I have to confess that we journalists did not always take to HR initiatives like the ever-changing appraisal system with the level of seriousness and commitment that the HR people felt they merited.

A year or so later I bumped into Greg Dyke in the crowd at a Brentford game at Griffin Park. He seemed in a cheerful mood (maybe Brentford had won, I don’t remember) and we chatted amiably. However I then told him what I’d written on my appraisal, and despite his surface good humour, I don’t think he found it at all funny. I regretted it. So if you’re reading this, Greg, I apologise.

2 thoughts on “BBC bosses, my part in their downfall – part 3”

  1. David Boothroyd

    There were three big and fundamental problems with Gilligan’s report, which his defenders (especially Kevin Marsh) overlook. The first was his use of the term “government”: “the government probably erm, knew that that forty five minute figure was wrong, even before it decided to put it in”. Most people would understand “the government” to mean the political element – Ministers or special advisers. The Hutton Inquiry proved that the concerns were within the civil service and never reached Ministers or special advisers. Had Gilligan reported that some civil servants thought it was wrong but were overruled by more senior civil servants, he’d have had a correct but much less sexy story.

    The second problem is that Gilligan accepted Kelly’s naming of Alistair Campbell as personally responsible for dismissing doubts about the claim, as key evidence rather than Kelly’s pure speculation. The evidence of Susan Watts’ subsequent phone call shows Kelly evidently suspected Campbell but had no direct knowledge. In fact Kelly was even wrong to identify the 10 Downing Street press office.

    The third and fundamental problem is that Gilligan never checked whether Kelly was in a position to know. Kelly’s contribution to the dossier was to factcheck one section. He was not on the Joint Intelligence Committee; he fed his knowledge into it. Further investigation of the process of compiling the dossier might have brought that to light, and would also have established that under BBC producer guidelines the whole story was insufficiently sourced to be broadcast.

    When Alistair Campbell demanded a retraction and apology, he was owed one because he had been wronged.

    For what it’s worth I’d say the Hutton report is the worst written inquiry report I have seen. It is far too heavy on quoting material and very light on explaining how Hutton came to his conclusions. However Hutton was right about almost all of them.

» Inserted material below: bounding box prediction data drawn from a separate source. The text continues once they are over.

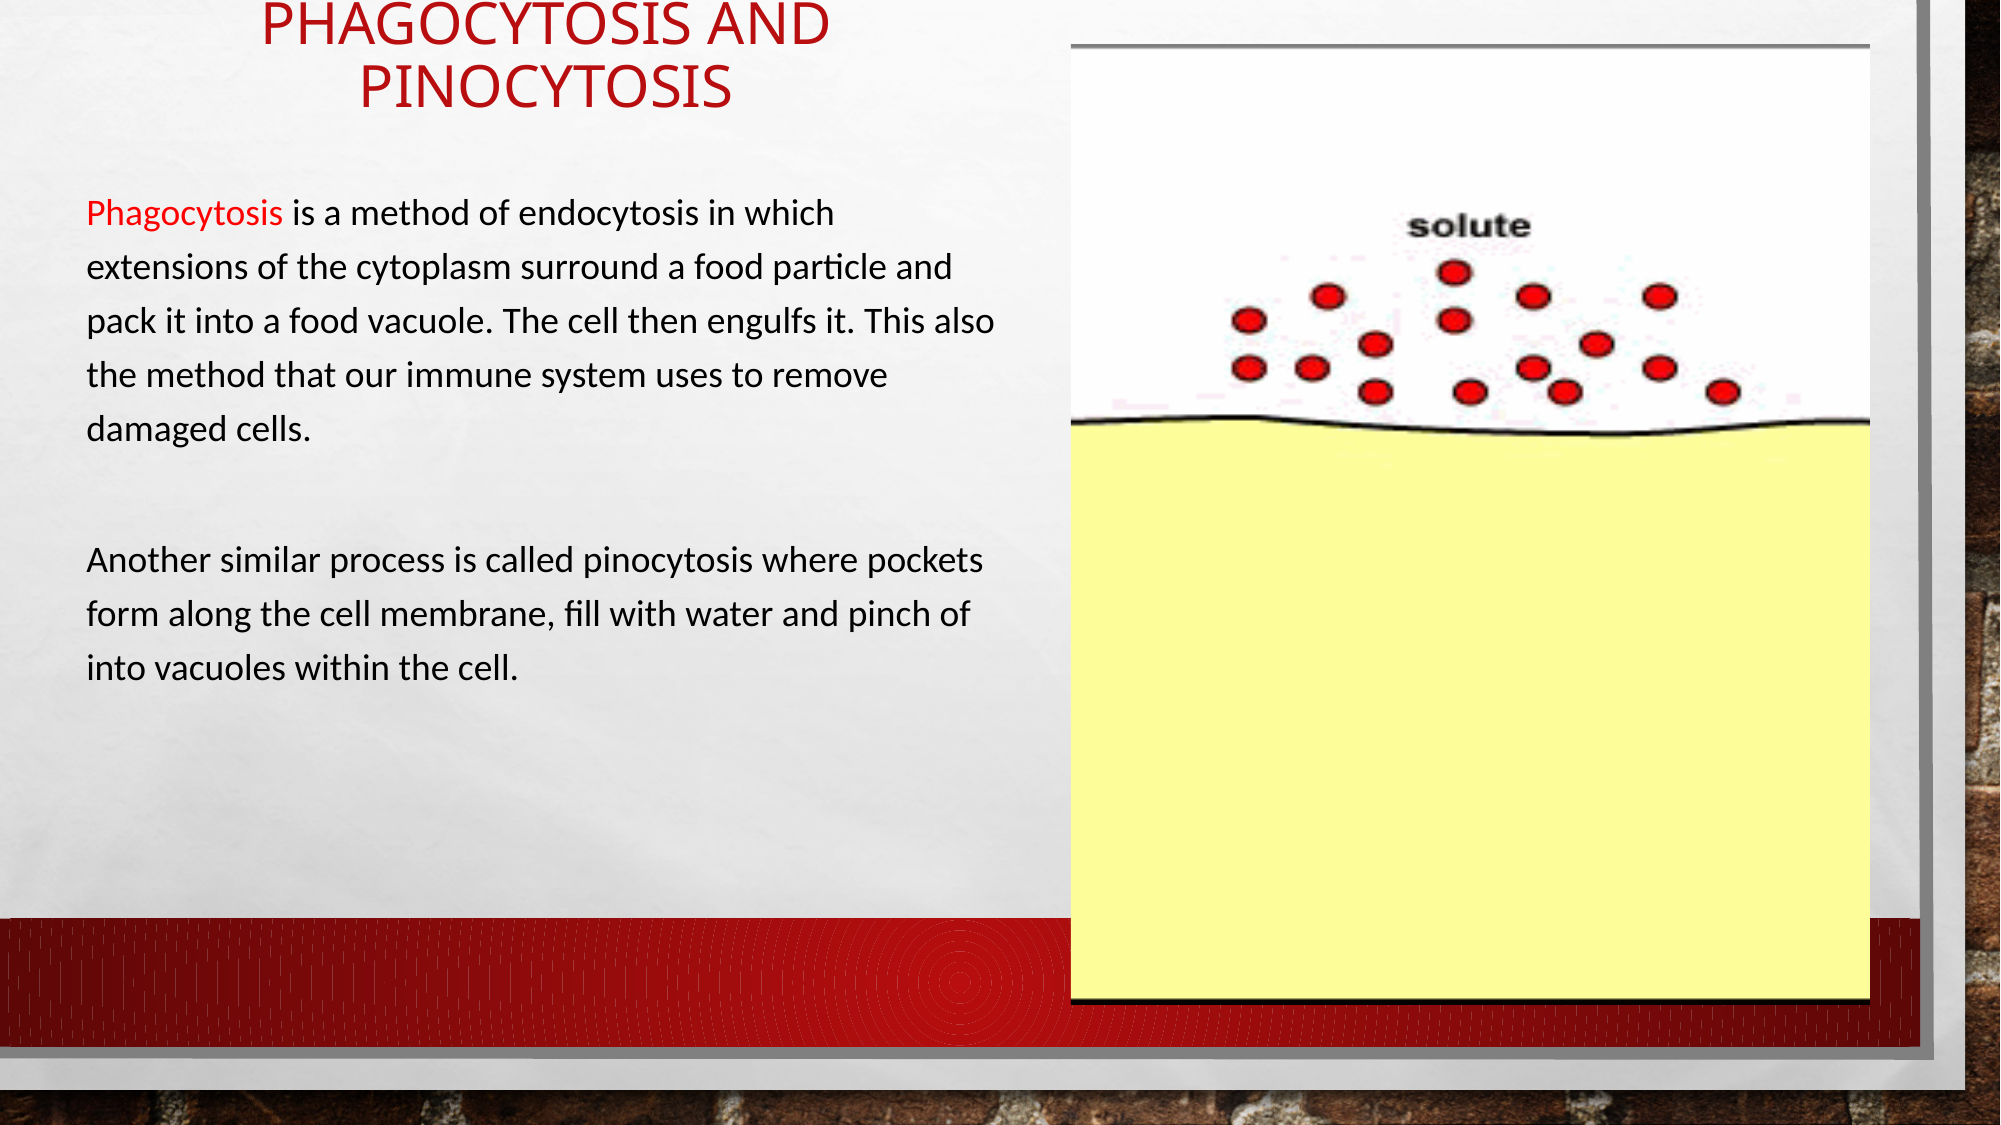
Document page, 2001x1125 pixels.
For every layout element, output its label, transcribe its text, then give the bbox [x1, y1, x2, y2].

list Phagocytosis is a method of endocytosis in which extensions of the cytoplasm surround a food particle and pack it into a food vacuole. The cell then engulfs it. This also the method that our immune system uses to remove damaged cells. Another similar process is called pinocytosis where pockets form along the cell membrane, fill with water and pinch of into vacuoles within the cell. [71, 125, 1021, 1094]
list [1070, 44, 1871, 1006]
title Phagocytosis and Pinocytosis [91, 44, 1001, 125]
picture [0, 0, 2000, 1125]
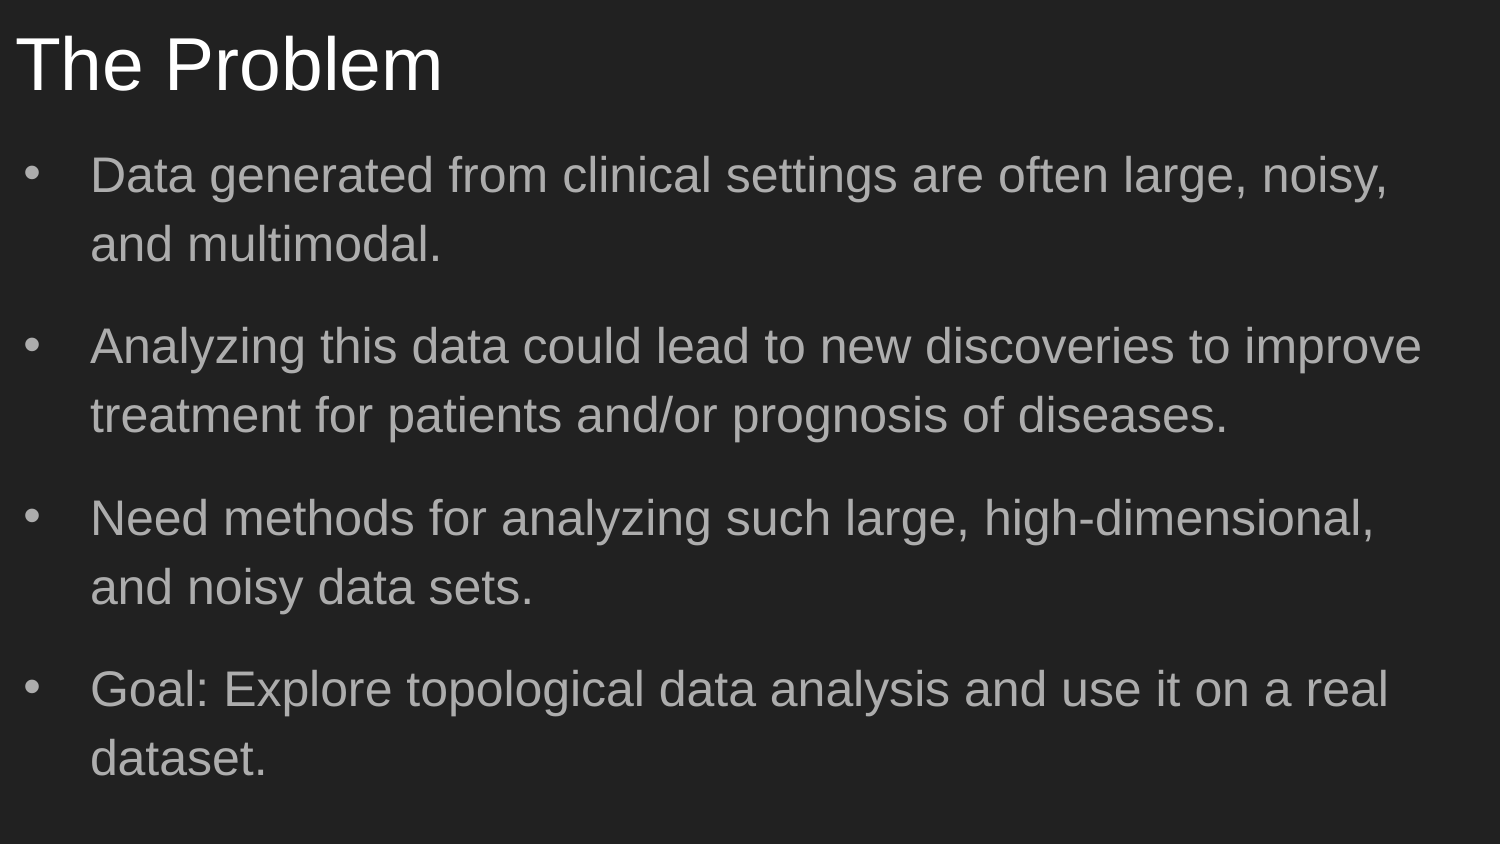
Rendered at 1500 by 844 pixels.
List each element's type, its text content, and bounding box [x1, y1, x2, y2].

list Data generated from clinical settings are often large, noisy, and multimodal. Analyzing this data could lead to new discoveries to improve treatment for patients and/or prognosis of diseases. Need methods for analyzing such large, high-dimensional, and noisy data sets. Goal: Explore topological data analysis and use it on a real dataset. [0, 118, 1448, 680]
title The Problem [0, 0, 1398, 94]
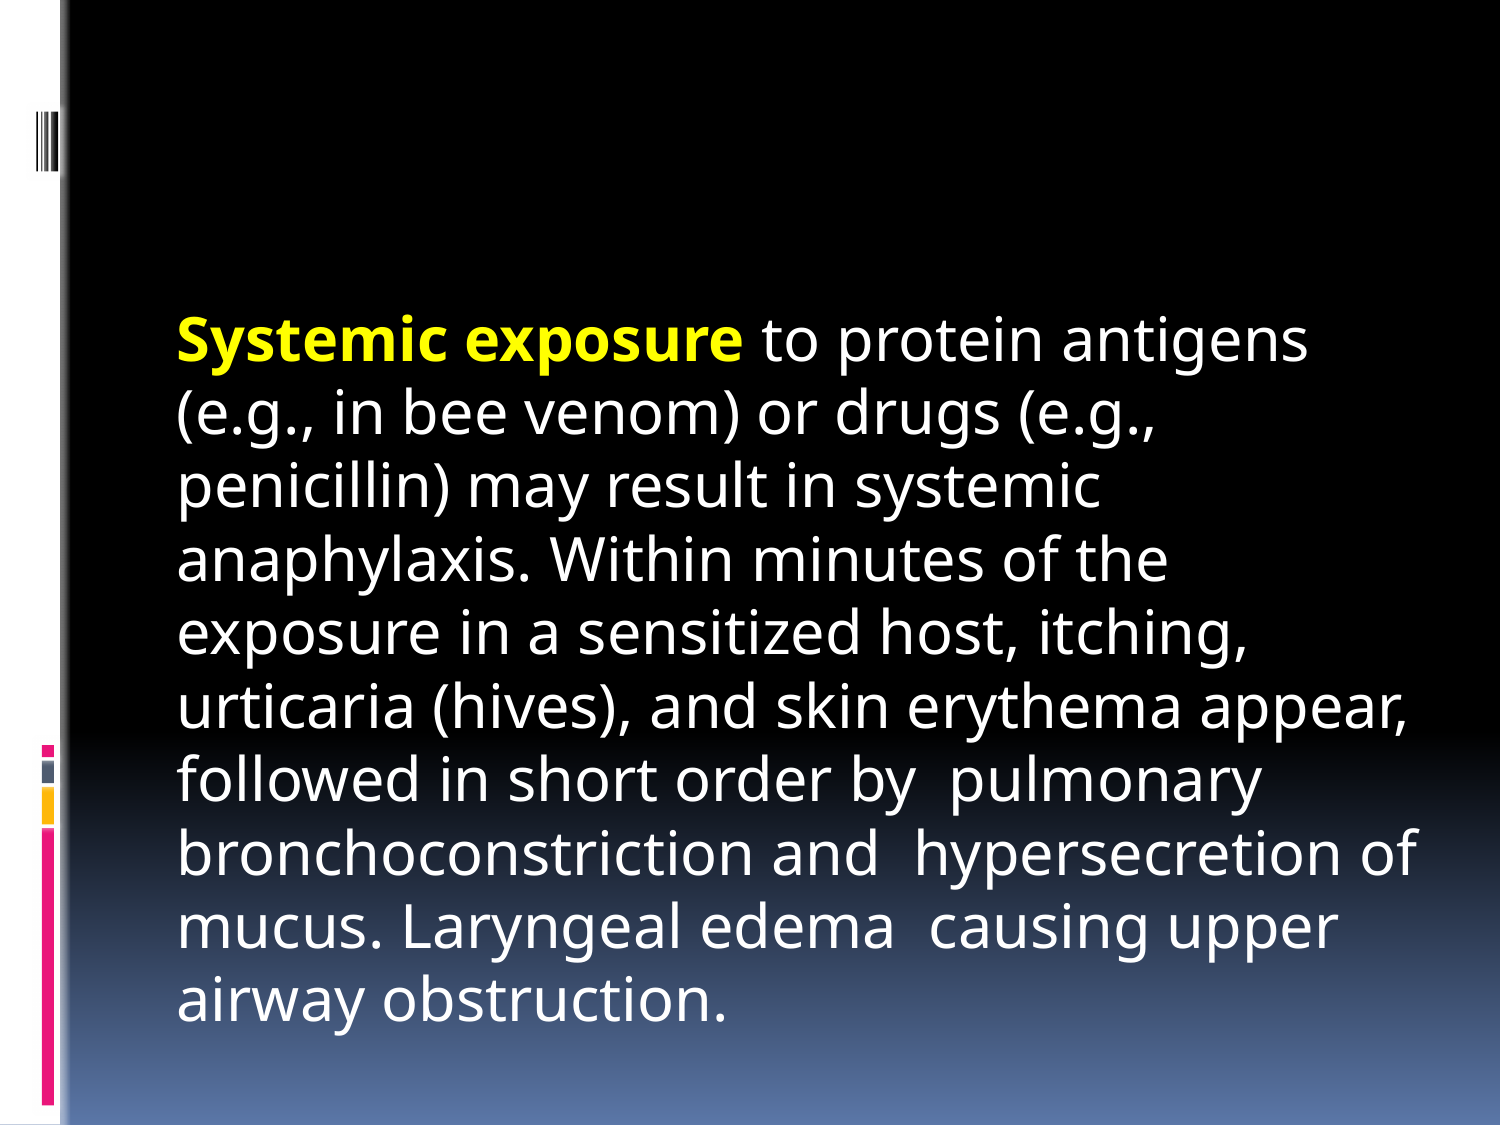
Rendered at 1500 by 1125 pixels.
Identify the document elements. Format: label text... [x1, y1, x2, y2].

list Systemic exposure to protein antigens (e.g., in bee venom) or drugs (e.g., penicillin) may result in systemic anaphylaxis. Within minutes of the exposure in a sensitized host, itching, urticaria (hives), and skin erythema appear, followed in short order by pulmonary bronchoconstriction and hypersecretion of mucus. Laryngeal edema causing upper airway obstruction. [150, 292, 1459, 1043]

    1. Thanks for some interesting points, David.
      On your first point, I think there is indeed an issue about the word ‘government’ but that sentence was wrong for other reasons too. However it’s important to note that the civil servants who were overruled actually included leading specialist experts in the subject in defence intelligence. They knew their stuff. That’s a significant story.
      On the second point, there is some validity in what you say, but Andrew’s crucial reference to Campbell’s alleged role was only in his Mail on Sunday article, not on the BBC – and the BBC management did not feel editorially responsible for that. At that time BBC staff had more freedom to write for newspapers than was later the case. I’m sure it infuriated Campbell, but he turned all his anger on the BBC, not on the Mail on Sunday.
      Your third point raises a significant issue as to Kelly’s importance, which I could have written about. When his name first emerged, I’m pretty sure no one in BBC management had any idea who he was. One of my tasks was to find out. From talking to several leading figures in the field it became clear he was obviously a highly respected expert. But if did you an internet search at that very point in time, the top result implied at first glance that he was the MoD’s chief scientific adviser (in fact, he was chief scientific adviser to just the MoD’s Proliferation and Arms Control department). I think that led some in BBC management to initially form an exaggerated idea of his importance and his likely role in the dossier.